Privacy-preserving record alignment using Elliptic Curve Diffie-Hellman Private Set Intersection (ECDH-PSI) with blind-relay transport encryption. Aligns data frames across vertically partitioned DataSHIELD servers so that rows correspond to the same individuals. The client never sees raw EC points — only opaque encrypted blobs.
Arguments
- data_name
Character string. Name of the data frame on each server.
- id_col
Character string. Name of the identifier column.
- newobj
Character string. Name for the aligned data frame on servers. Default is
"D_aligned".- ref_server
Character string or NULL. Name of the reference server. If NULL (default), the first connection is used.
- datasources
DataSHIELD connection object or list of connections. If NULL, uses all available connections.
Value
Invisibly returns a list with alignment statistics for each server:
n_matched: Number of records matchedn_total: Number of records on that server
Details
This function performs privacy-preserving record alignment in a single call, using ECDH-PSI with blind-relay transport encryption.
Protocol overview
ECDH-PSI exploits the commutativity of elliptic curve scalar multiplication: \(\alpha \cdot (\beta \cdot H(id)) = \beta \cdot (\alpha \cdot H(id))\).

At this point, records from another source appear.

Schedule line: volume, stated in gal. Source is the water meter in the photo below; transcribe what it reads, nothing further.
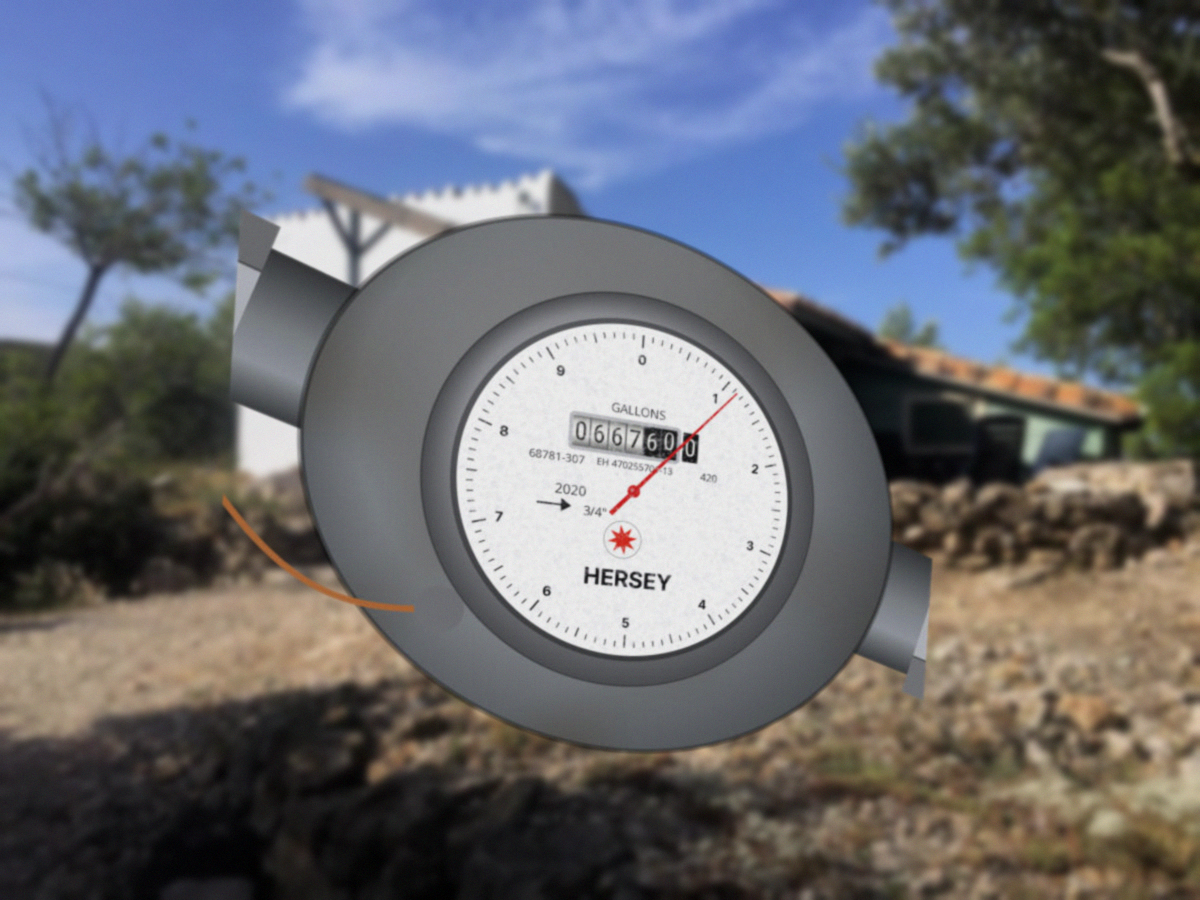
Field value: 667601.1 gal
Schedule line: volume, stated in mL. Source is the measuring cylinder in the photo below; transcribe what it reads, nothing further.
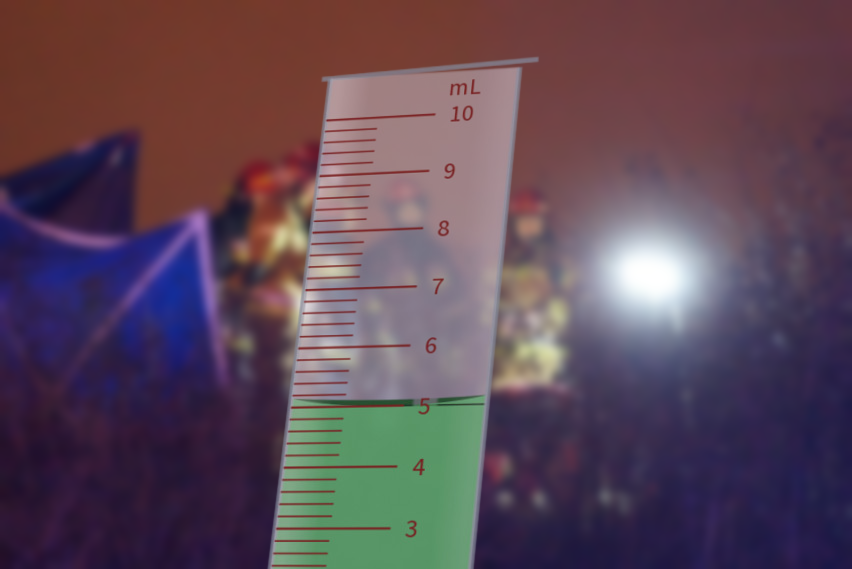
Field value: 5 mL
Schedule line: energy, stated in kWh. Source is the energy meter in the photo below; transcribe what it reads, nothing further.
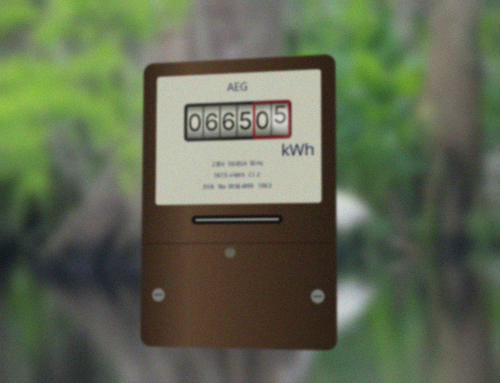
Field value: 665.05 kWh
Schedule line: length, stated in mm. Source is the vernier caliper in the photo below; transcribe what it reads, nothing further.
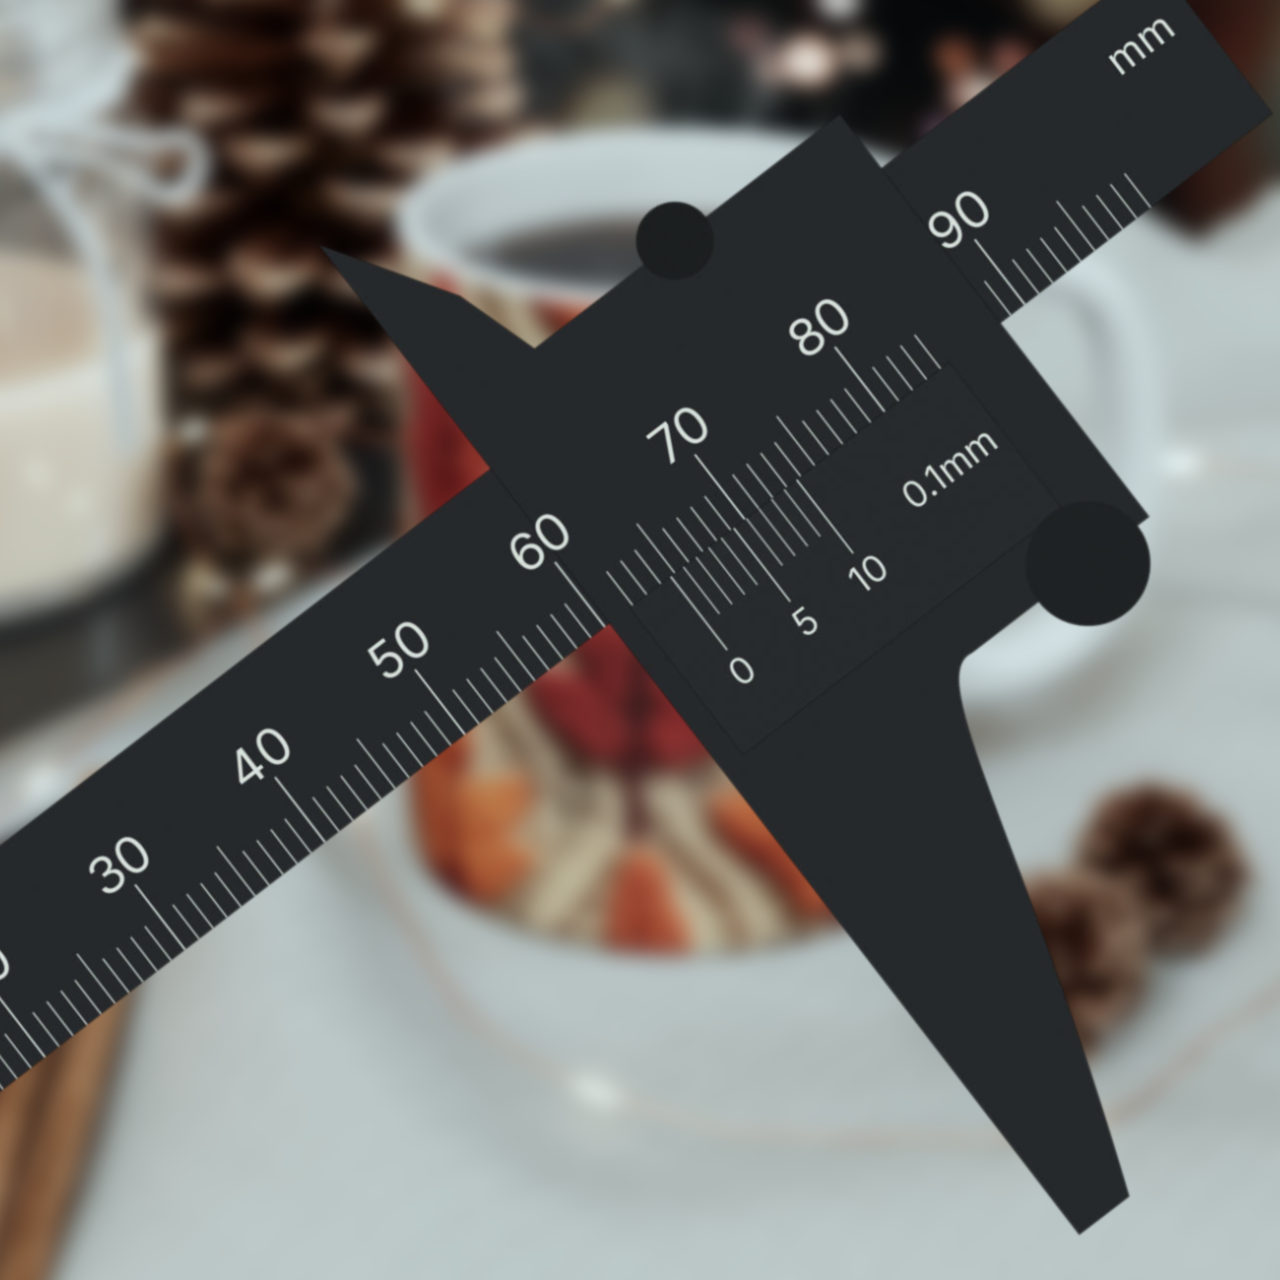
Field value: 64.7 mm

All EC point exchanges are encrypted server-to-server (X25519 + AES-256-GCM ECIES). The client acts as a blind relay, seeing only opaque blobs.
Phase 0: Each server generates an X25519 transport keypair. Public keys are exchanged via the client.
Phase 1: The reference server masks IDs with scalar \(\alpha\). Points are stored server-side (not returned to client).
For each target server:
The reference encrypts masked points under the target's PK.
The target decrypts, generates scalar \(\beta\), double-masks ref points (stores locally), masks own IDs, encrypts them under the ref's PK.
The reference decrypts, double-masks with \(\alpha\), encrypts result under target's PK.
The target decrypts, matches double-masked sets, aligns data.
A multi-server intersection ensures only records present on ALL servers are retained.
See also
ds.vertCor, ds.vertGLM for analysis
functions that operate on aligned data.